I agree that Mr Howard's unnecessary and unwise resignation throws everything into temporary confusion. Who knows who the Conservatives may now dig up? But on the assumption that they find someone presentable and plausible who can build on the Tory revival, we can be reasonably certain that this is the last time The Sun will support New Labour. I suspect that when the figures are known, the paper will be shocked to learn how many of its readers voted Conservative. If the French approve the European Constitution at the end of the month, as seems increasingly likely, there will be a referendum in this country next year, when The Sun will find itself at loggerheads with Tony Blair, or whoever is the Labour leader then. Whatever the outcome of that inevitably bitter struggle, The Sun may no longer feel that it can rally to the side of a party with which it disagrees so profoundly on such a divisive issue.

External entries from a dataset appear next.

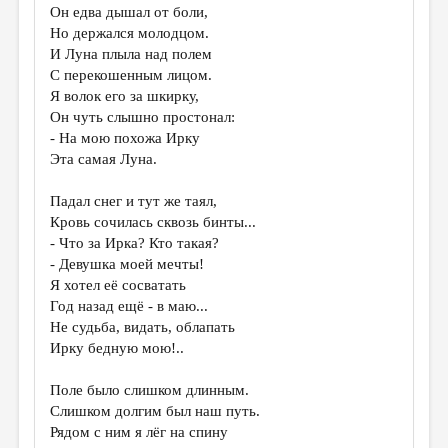
Он едва дышал от боли,
ДАЙДЖЕСТ
Но держался молодцом.
И Луна плыла над полем
ПРОИЗВЕДЕНИЯ
С перекошенным лицом.
Я волок его за шкирку,
ПЕРЕВОДЫ
Он чуть слышно простонал:
КОНКУРСЫ
- На мою похожа Ирку
Эта самая Луна.
ДЕТСКАЯ КОМНАТА
Падал снег и тут же таял,
КНИЖНАЯ ПОЛКА
Кровь сочилась сквозь бинты...
ОБЗОР ЛИТЕРАТУРЫ
- Что за Ирка? Кто такая?
- Девушка моей мечты!
СТРАНИЦЫ ПАМЯТИ
Я хотел её сосватать
Год назад ещё - в маю...
ОБЪЯВЛЕНИЯ
Не судьба, видать, облапать
Ирку бедную мою!..
КОЛОНКА РЕДАКТОРА
РЕДКОЛЛЕГИЯ
Поле было слишком длинным.
Слишком долгим был наш путь.
ОТ РЕДАКЦИИ
Рядом с ним я лёг на спину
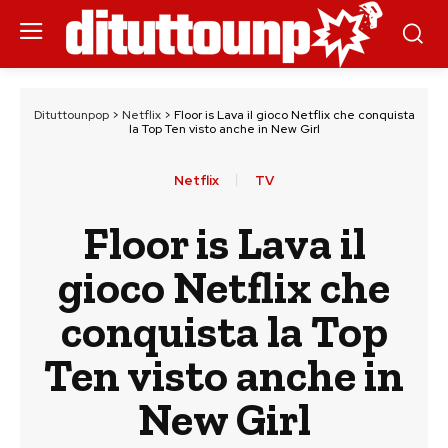
Dituttounpop
>
Netflix
>
Floor is Lava il gioco Netflix che conquista
la Top Ten visto anche in New Girl
Netflix
TV
Floor is Lava il
gioco Netflix che
conquista la Top
Ten visto anche in
New Girl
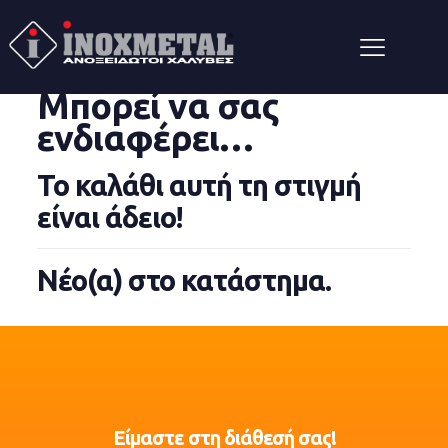
Μπορεί να σας
ενδιαφέρει…
Το καλάθι αυτή τη στιγμή
είναι άδειο!
Νέο(α) στο κατάστημα.
Είμαστε στη διάθεσή σας!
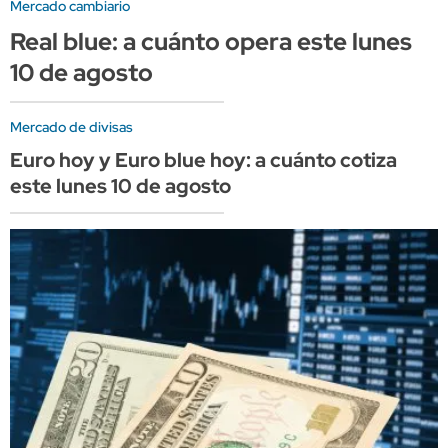
Mercado cambiario
Real blue: a cuánto opera este lunes
10 de agosto
Mercado de divisas
Euro hoy y Euro blue hoy: a cuánto cotiza
este lunes 10 de agosto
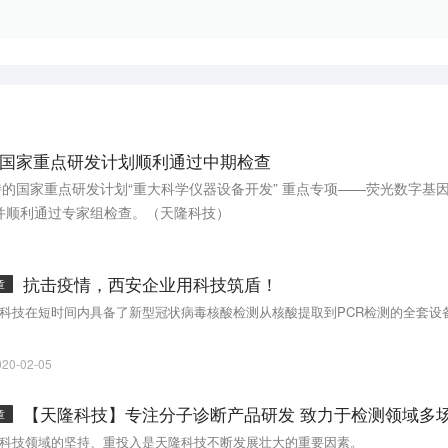
国家重点研发计划顺利通过中期检查
持的国家重点研发计划“重大科学仪器设备开发” 重点专项——荧光数字基
并顺利通过专家组检查。（天隆科技）
抗击疫情，西安企业用科技筑盾！
章
科技在短时间内具备了新型冠状病毒核酸检测从核酸提取到PCR检测的全套设
020-02-05
【天隆科技】专注分子诊断产品研发 致力于检测领域多
章
科技领域的坚持、重投入是天隆科技不断发展壮大的重要因素。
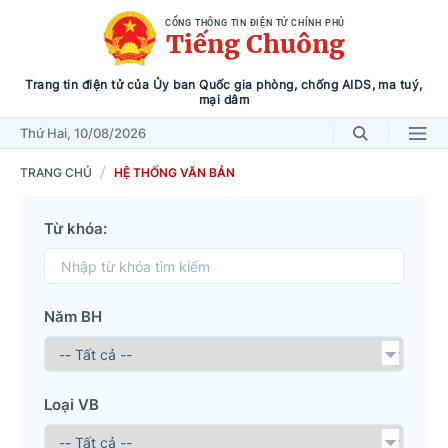
CỔNG THÔNG TIN ĐIỆN TỬ CHÍNH PHỦ
Tiếng Chuông
Trang tin điện tử của Ủy ban Quốc gia phòng, chống AIDS, ma tuý,
mại dâm
Thứ Hai
, 10/08/2026
TRANG CHỦ
HỆ THỐNG VĂN BẢN
Từ khóa:
Năm BH
Loại VB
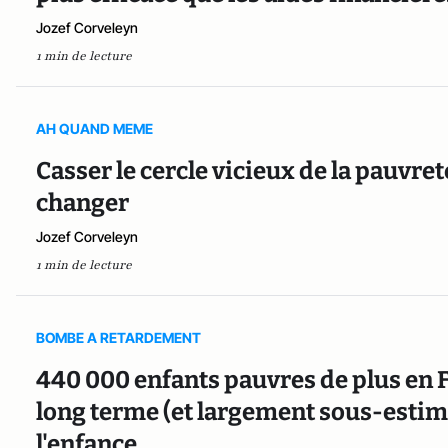
Jozef Corveleyn
1 min de lecture
AH QUAND MEME
Casser le cercle vicieux de la pauvreté
changer
Jozef Corveleyn
1 min de lecture
BOMBE A RETARDEMENT
440 000 enfants pauvres de plus en F
long terme (et largement sous-estim
l'enfance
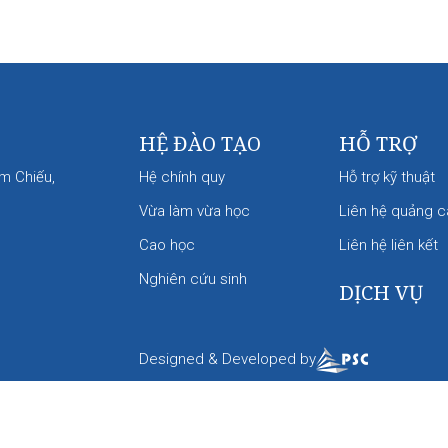
HỆ ĐÀO TẠO
HỖ TRỢ
m Chiếu,
Hệ chính quy
Hỗ trợ kỹ thuật
Vừa làm vừa học
Liên hệ quảng 
Cao học
Liên hệ liên kết
Nghiên cứu sinh
DỊCH VỤ
Designed & Developed by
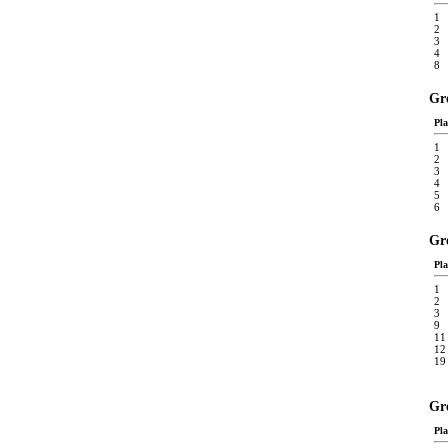
1
2
3
4
8
Gr
Pla
1
2
3
4
5
6
Gr
Pla
1
2
3
9
11
12
19
Gr
Pla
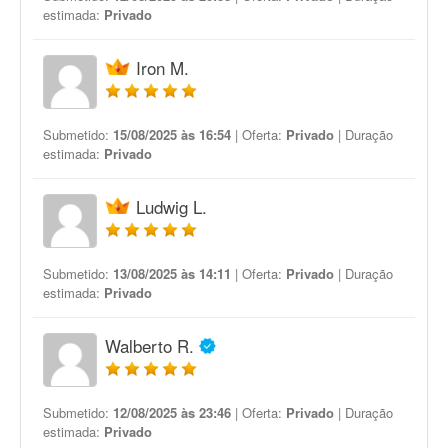
estimada:
Privado
Iron M.
Submetido:
15/08/2025 às 16:54
| Oferta:
Privado
| Duração
estimada:
Privado
Ludwig L.
Submetido:
13/08/2025 às 14:11
| Oferta:
Privado
| Duração
estimada:
Privado
Walberto R.
Submetido:
12/08/2025 às 23:46
| Oferta:
Privado
| Duração
estimada:
Privado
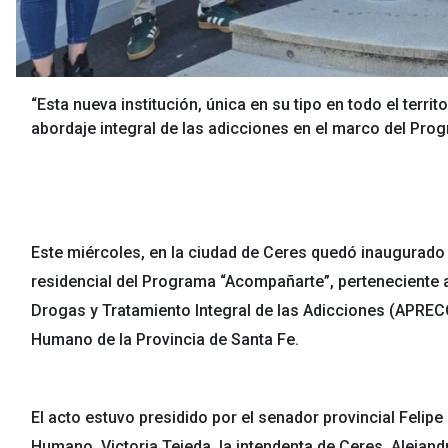
“Esta nueva institución, única en su tipo en todo el territ
abordaje integral de las adicciones en el marco del Pro
Este miércoles, en la ciudad de Ceres quedó inaugurado 
residencial del Programa “Acompañarte”, perteneciente
Drogas y Tratamiento Integral de las Adicciones (APRECO
Humano de la Provincia de Santa Fe.
El acto estuvo presidido por el senador provincial Felipe 
Humano, Victoria Tejeda, la intendenta de Ceres, Alejan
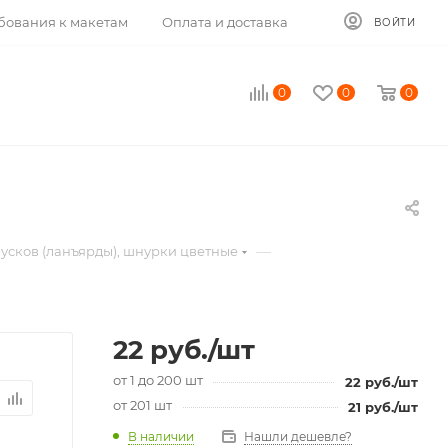
бования к макетам
Оплата и доставка
ВОЙТИ
0
0
0
—
усков (ланъярды), шнурки цветные
22
руб.
/шт
от 1 до 200 шт
22
руб.
/шт
от 201 шт
21
руб.
/шт
В наличии
Нашли дешевле?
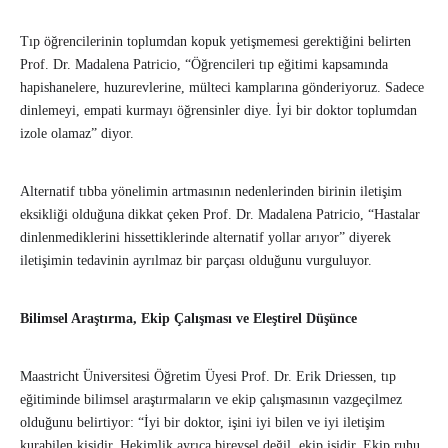
Tıp öğrencilerinin toplumdan kopuk yetişmemesi gerektiğini belirten
Prof. Dr. Madalena Patricio, “Öğrencileri tıp eğitimi kapsamında
hapishanelere, huzurevlerine, mülteci kamplarına gönderiyoruz. Sadece
dinlemeyi, empati kurmayı öğrensinler diye. İyi bir doktor toplumdan
izole olamaz” diyor.
Alternatif tıbba yönelimin artmasının nedenlerinden birinin iletişim
eksikliği olduğuna dikkat çeken Prof. Dr. Madalena Patricio, “Hastalar
dinlenmediklerini hissettiklerinde alternatif yollar arıyor” diyerek
iletişimin tedavinin ayrılmaz bir parçası olduğunu vurguluyor.
Bilimsel Araştırma, Ekip Çalışması ve Eleştirel Düşünce
Maastricht Üniversitesi Öğretim Üyesi Prof. Dr. Erik Driessen, tıp
eğitiminde bilimsel araştırmaların ve ekip çalışmasının vazgeçilmez
olduğunu belirtiyor: “İyi bir doktor, işini iyi bilen ve iyi iletişim
kurabilen kişidir. Hekimlik ayrıca bireysel değil, ekip işidir. Ekip ruhu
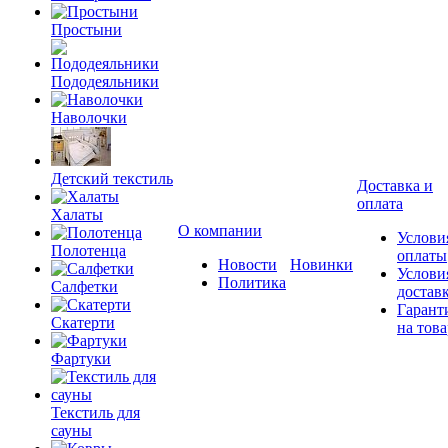
Простыни
Пододеяльники
Наволочки
Детский текстиль
Доставка и
оплата
Халаты
О компании
Услови
Полотенца
оплаты
Новости
Новинки
Услови
Политика
Салфетки
достав
Гарант
Скатерти
на това
Фартуки
Текстиль для
сауны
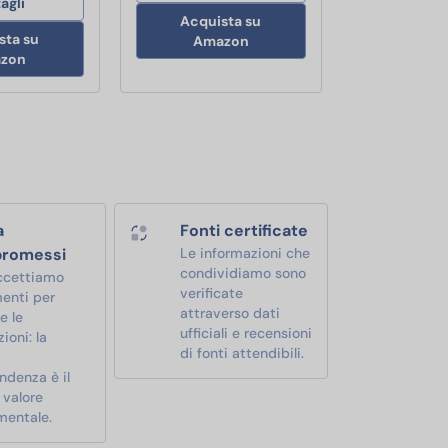
agli
Acquista su
sta su
Amazon
zon
a
Fonti certificate
romessi
Le informazioni che
condividiamo sono
ccettiamo
verificate
enti per
attraverso dati
e le
ufficiali e recensioni
ioni: la
di fonti attendibili.
ndenza è il
 valore
mentale.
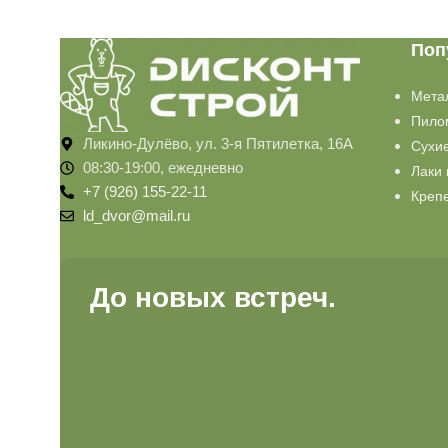
Поп
Мета
Пило
Ликино-Дулёво, ул. 3-я Пятилетка, 16А
Сухи
08:30-19:00, ежедневно
Лаки 
+7 (926) 155-22-11
Креп
ld_dvor@mail.ru
До новых встреч.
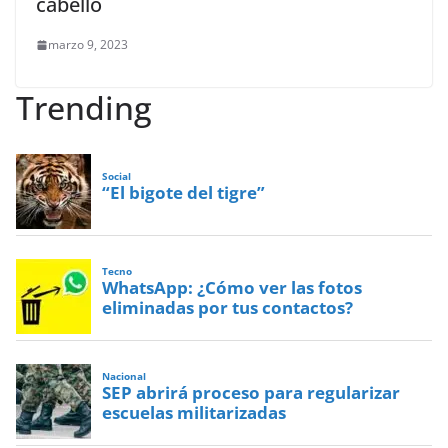
cabello
marzo 9, 2023
Trending
Social
“El bigote del tigre”
Tecno
WhatsApp: ¿Cómo ver las fotos
eliminadas por tus contactos?
Nacional
SEP abrirá proceso para regularizar
escuelas militarizadas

Though Mr Howard's foolish act of hara-kiri will probably lead to the Tories being characterised in the short term as irredeemably hopeless, my bet is that what used to be called the Tory press will quite soon again become a political force to be reckoned with. The Daily Express has already lined up with the Mail and Telegraph. Of course, we must not be too deterministic. If Gordon Brown were able to avoid the tax increases that all economists predict, and to revive a flagging economy, he might retain the support of The Sun, and even earn the respect of the Mail. But we would be unwise to count on such miracles. Although, during its recent brief infatuation with Mr Blair, The Sun dismissively referred to the "Tory press", it won't be very long before it bolsters the ranks of the club that was once loathed and feared by the Labour Party in equal measure.

Can Trinity Mirror hold on to its nationals?

A good indication of the deteriorating economy and falling consumer confidence comes from Trinity Mirror. Advertising income at its three national titles, including the Daily Mirror, declined by 7 per cent in March and April, though it was flat at its regional titles. This may be a flash in the pan, but even a mild recession in display advertising would not be good news for Trinity Mirror, not to mention other publishers. Sly Bailey, chief executive of Trinity Mirror, has taken out many costs, at which she would appear to be very adept, but I don't suppose there are many more to be had. Meanwhile, the Daily Mirror's circulation has declined by nearly 10 per cent over the past 12 months. It is difficult to see Trinity hanging on to its national titles with their falling sales for very long. But who might buy them?